■ QUOTED PASSAGE ■
------

# QC2Plus - Advanced Data Quality Framework

<div align="center">

[![PyPI version](https://badge.fury.io/py/qc2plus.svg)](https://badge.fury.io/py/qc2plus)
[![Python 3.8+](https://img.shields.io/badge/python-3.8+-blue.svg)](https://www.python.org/downloads/)
[![License: MIT](https://img.shields.io/badge/License-MIT-yellow.svg)](https://opensource.org/licenses/MIT)
[![Code style: black](https://img.shields.io/badge/code%20style-black-000000.svg)](https://github.com/psf/black)
[![Documentation](https://img.shields.io/badge/docs-latest-brightgreen.svg)](https://qc2plus.readthedocs.io)

**Production-ready data quality framework with ML-powered anomaly detection**

[Features](#-features) •
[Installation](#-installation) •
[Quick Start](#-quick-start) •
[Documentation](#-documentation) •
[Examples](#-examples)

------

■ PROBLEMS AND TASKS ■
**1)** Under what license does the QC2Plus README say the framework is released?
**2)** Write the next part of the QC2Plus README, starting right after its last line of navigation links.
The rows that come next have no connection to the QC2Plus README.

[Stored data entries]

------

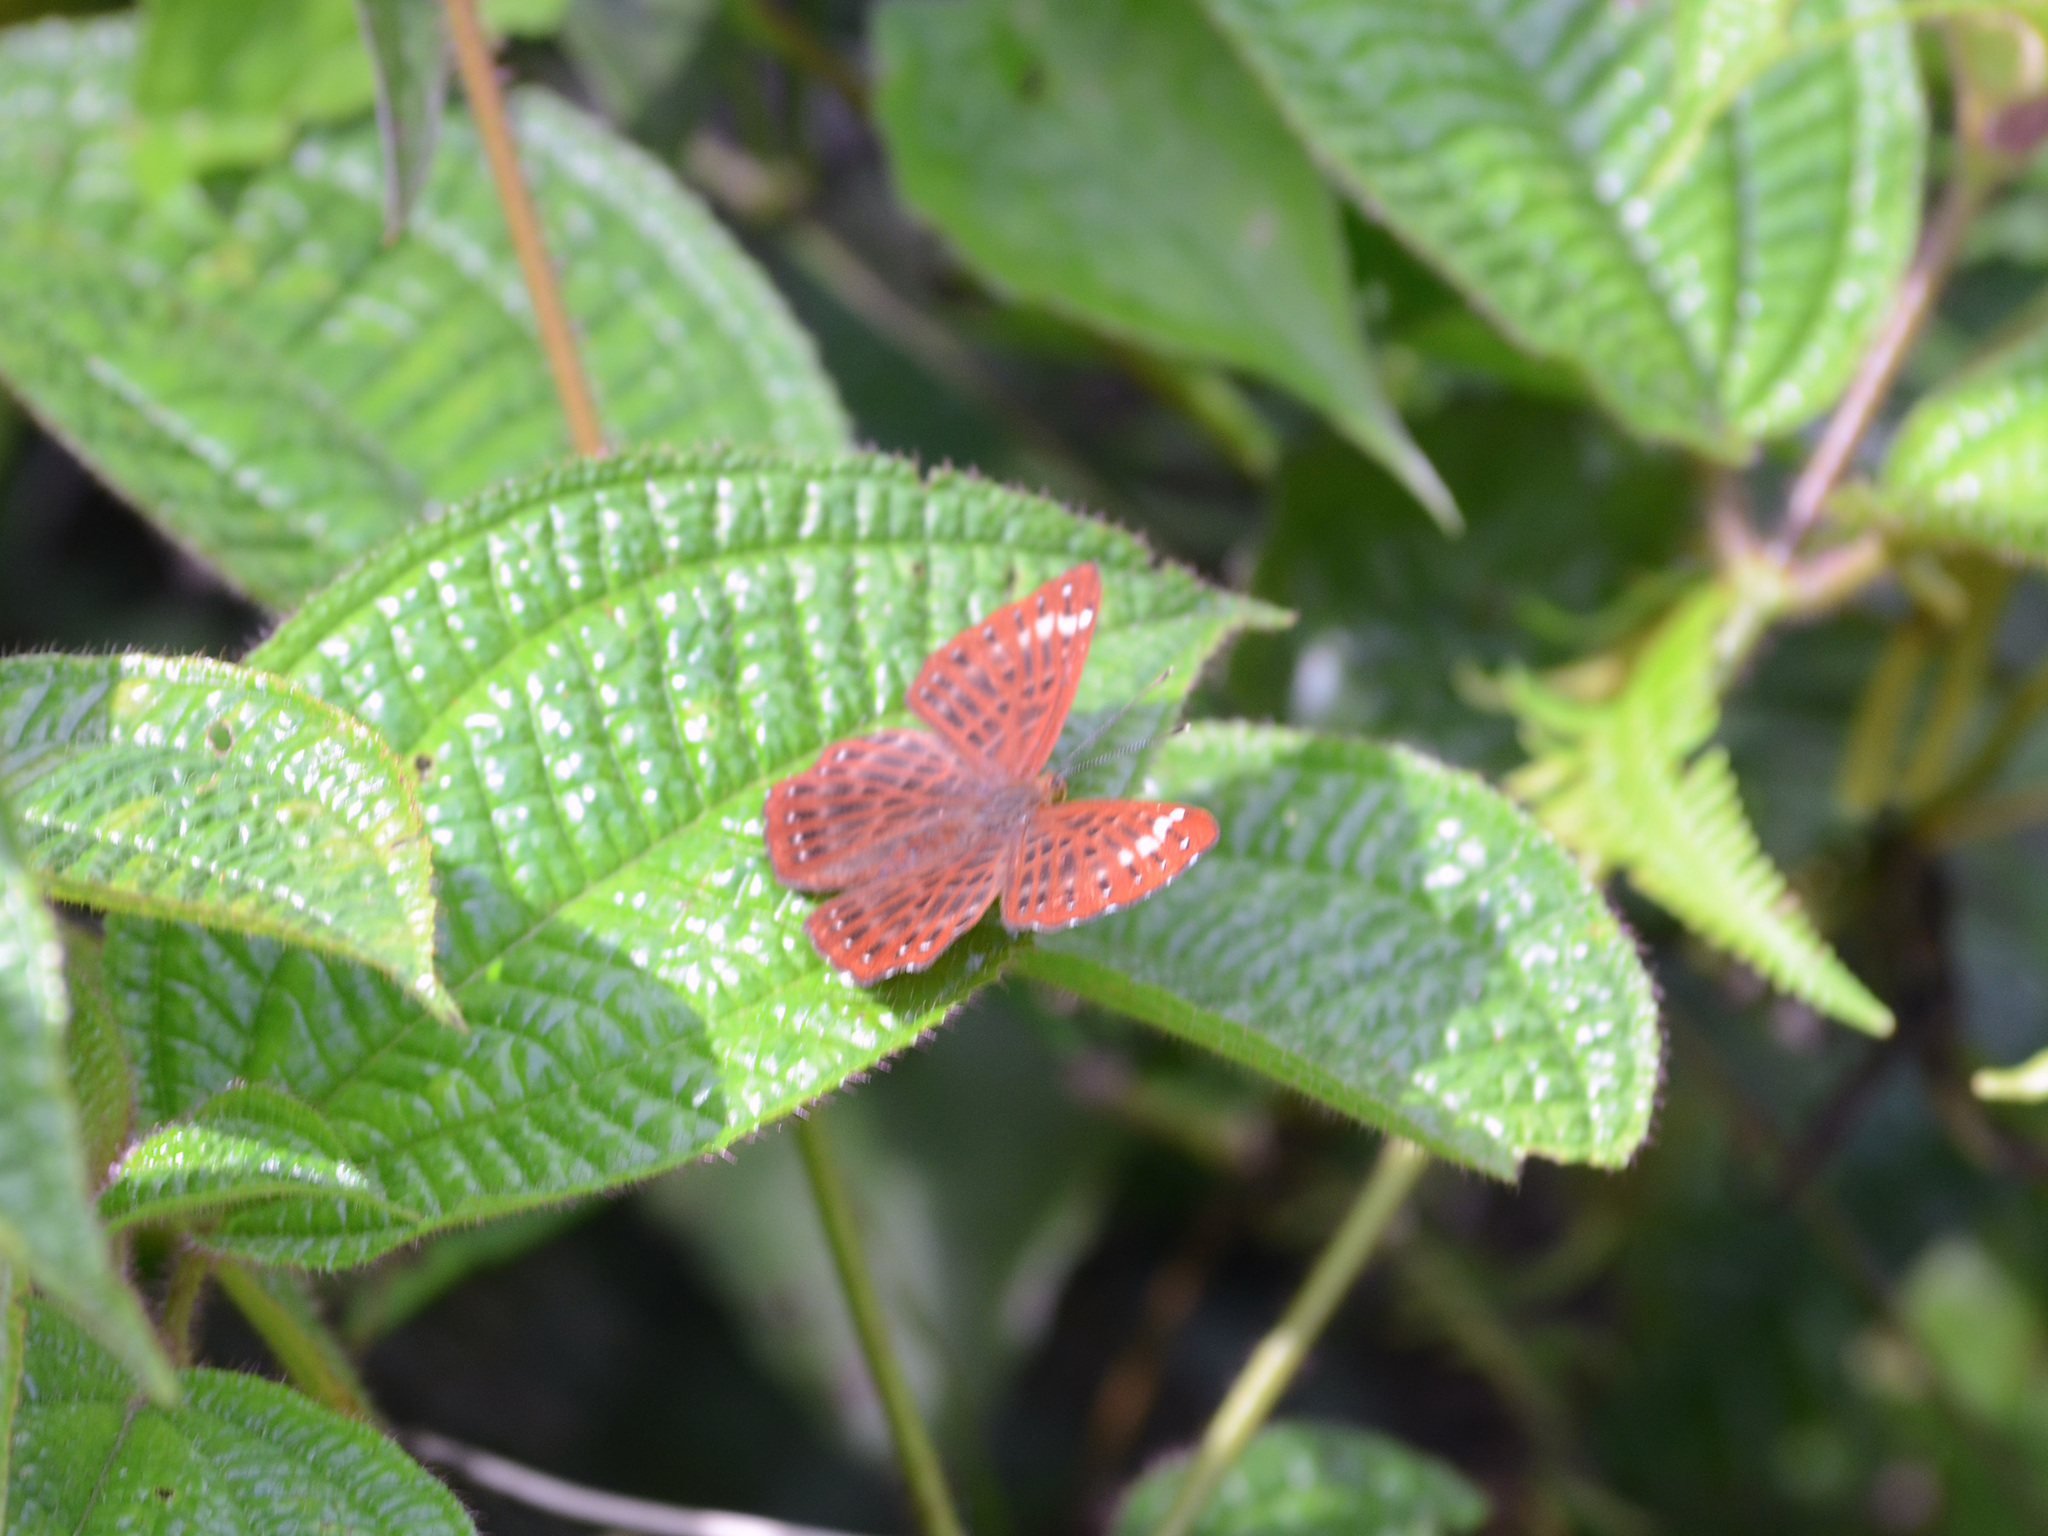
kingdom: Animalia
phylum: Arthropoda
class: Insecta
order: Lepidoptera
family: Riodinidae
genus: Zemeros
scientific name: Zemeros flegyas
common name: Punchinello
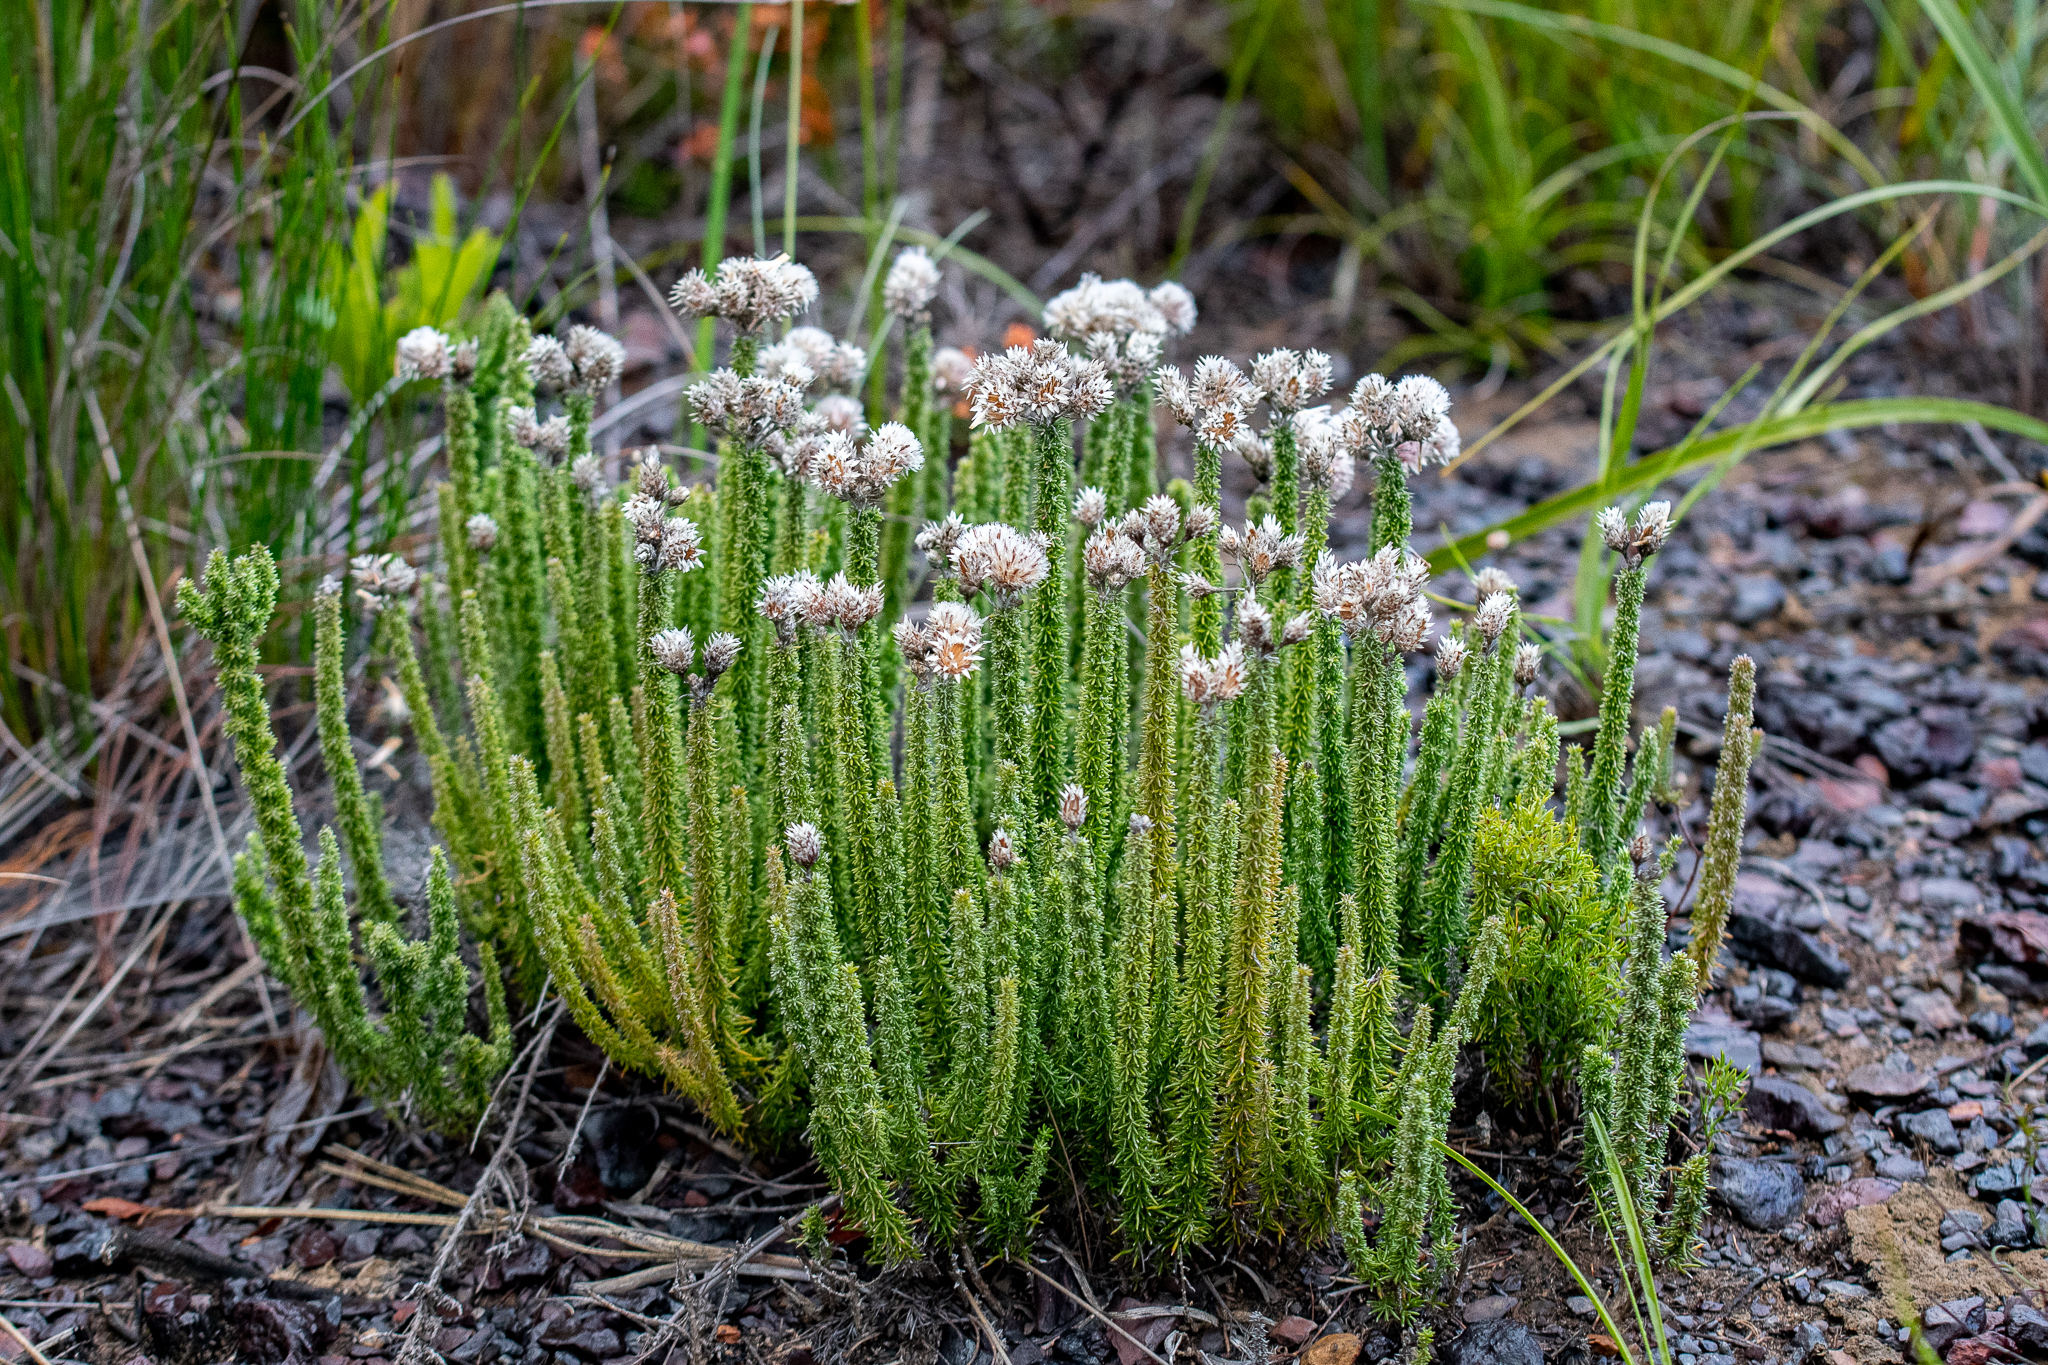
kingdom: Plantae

------

■ WRITTEN RESPONSES ■
**1)** The MIT License.

**2)**
</div>

---

## 🎯 What is QC2Plus?

QC2Plus is an open-source Python framework for **automated data quality testing**, combining traditional SQL-based validation with advanced machine learning anomaly detection.

### Two-Level Quality Approach

**Level 1: SQL-Based Validation** 🔍
- Business rules (unique, not_null, relationship)
- Format validation (email, phone, dates)
- Statistical thresholds (detect metric anomalies)
- Custom SQL tests

**Level 2: ML-Based Anomaly Detection** 🤖
- Correlation shifts between variables
- Temporal pattern changes
- Distribution drift across segments
- Smart contextual filtering

### Why QC2Plus?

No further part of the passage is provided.